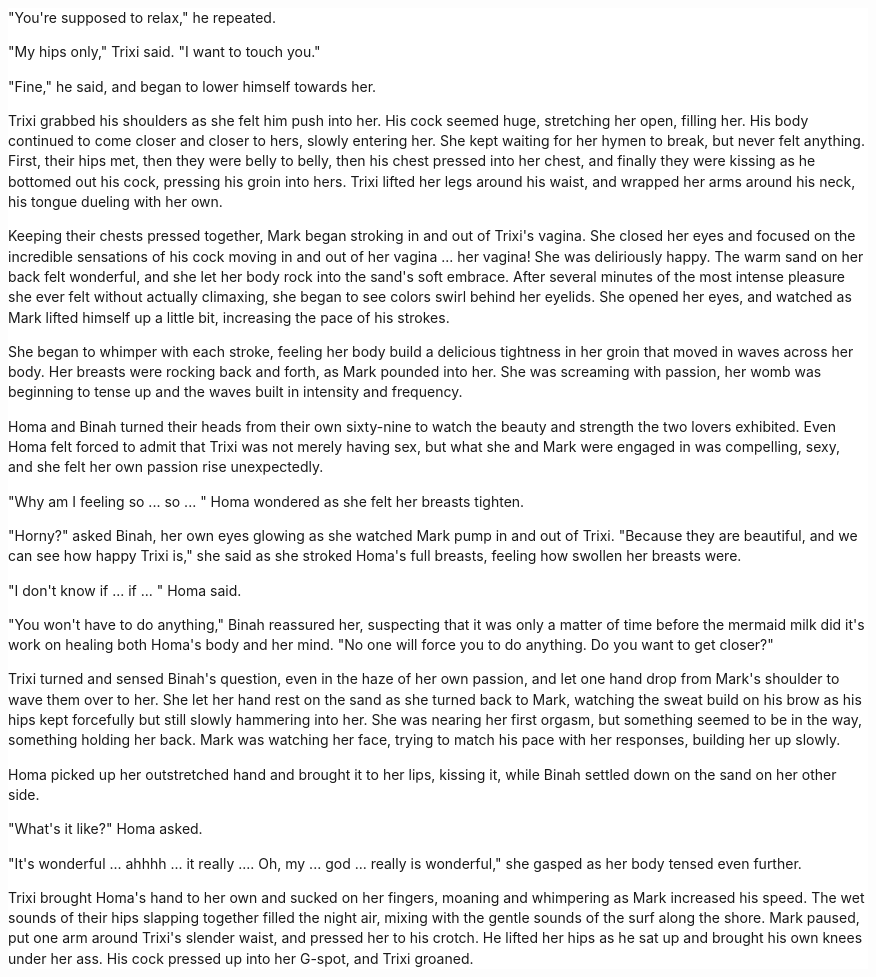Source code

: "You're supposed to relax," he repeated.

"My hips only," Trixi said. "I want to touch you."

"Fine," he said, and began to lower himself towards her.

Trixi grabbed his shoulders as she felt him push into her. His cock seemed huge, stretching her open, filling her. His body continued to come closer and closer to hers, slowly entering her. She kept waiting for her hymen to break, but never felt anything. First, their hips met, then they were belly to belly, then his chest pressed into her chest, and finally they were kissing as he bottomed out his cock, pressing his groin into hers. Trixi lifted her legs around his waist, and wrapped her arms around his neck, his tongue dueling with her own.

Keeping their chests pressed together, Mark began stroking in and out of Trixi's vagina. She closed her eyes and focused on the incredible sensations of his cock moving in and out of her vagina ... her vagina! She was deliriously happy. The warm sand on her back felt wonderful, and she let her body rock into the sand's soft embrace. After several minutes of the most intense pleasure she ever felt without actually climaxing, she began to see colors swirl behind her eyelids. She opened her eyes, and watched as Mark lifted himself up a little bit, increasing the pace of his strokes.

She began to whimper with each stroke, feeling her body build a delicious tightness in her groin that moved in waves across her body. Her breasts were rocking back and forth, as Mark pounded into her. She was screaming with passion, her womb was beginning to tense up and the waves built in intensity and frequency.

Homa and Binah turned their heads from their own sixty-nine to watch the beauty and strength the two lovers exhibited. Even Homa felt forced to admit that Trixi was not merely having sex, but what she and Mark were engaged in was compelling, sexy, and she felt her own passion rise unexpectedly.

"Why am I feeling so ... so ... " Homa wondered as she felt her breasts tighten.

"Horny?" asked Binah, her own eyes glowing as she watched Mark pump in and out of Trixi. "Because they are beautiful, and we can see how happy Trixi is," she said as she stroked Homa's full breasts, feeling how swollen her breasts were.

"I don't know if ... if ... " Homa said.

"You won't have to do anything," Binah reassured her, suspecting that it was only a matter of time before the mermaid milk did it's work on healing both Homa's body and her mind. "No one will force you to do anything. Do you want to get closer?"

Trixi turned and sensed Binah's question, even in the haze of her own passion, and let one hand drop from Mark's shoulder to wave them over to her. She let her hand rest on the sand as she turned back to Mark, watching the sweat build on his brow as his hips kept forcefully but still slowly hammering into her. She was nearing her first orgasm, but something seemed to be in the way, something holding her back. Mark was watching her face, trying to match his pace with her responses, building her up slowly.

Homa picked up her outstretched hand and brought it to her lips, kissing it, while Binah settled down on the sand on her other side.

"What's it like?" Homa asked.

"It's wonderful ... ahhhh ... it really .... Oh, my ... god ... really is wonderful," she gasped as her body tensed even further.

Trixi brought Homa's hand to her own and sucked on her fingers, moaning and whimpering as Mark increased his speed. The wet sounds of their hips slapping together filled the night air, mixing with the gentle sounds of the surf along the shore. Mark paused, put one arm around Trixi's slender waist, and pressed her to his crotch. He lifted her hips as he sat up and brought his own knees under her ass. His cock pressed up into her G-spot, and Trixi groaned.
+++
**Aim of the task:** Which lines in the listing hold the word "began"? Copy them out.

**Output of the exercise:**
"Fine," he said, and began to lower himself towards her.
Keeping their chests pressed together, Mark began stroking in and out of Trixi's vagina. She closed her eyes and focused on the incredible sensations of his cock moving in and out of her vagina ... her vagina! She was deliriously happy. The warm sand on her back felt wonderful, and she let her body rock into the sand's soft embrace. After several minutes of the most intense pleasure she ever felt without actually climaxing, she began to see colors swirl behind her eyelids. She opened her eyes, and watched as Mark lifted himself up a little bit, increasing the pace of his strokes.
She began to whimper with each stroke, feeling her body build a delicious tightness in her groin that moved in waves across her body. Her breasts were rocking back and forth, as Mark pounded into her. She was screaming with passion, her womb was beginning to tense up and the waves built in intensity and frequency.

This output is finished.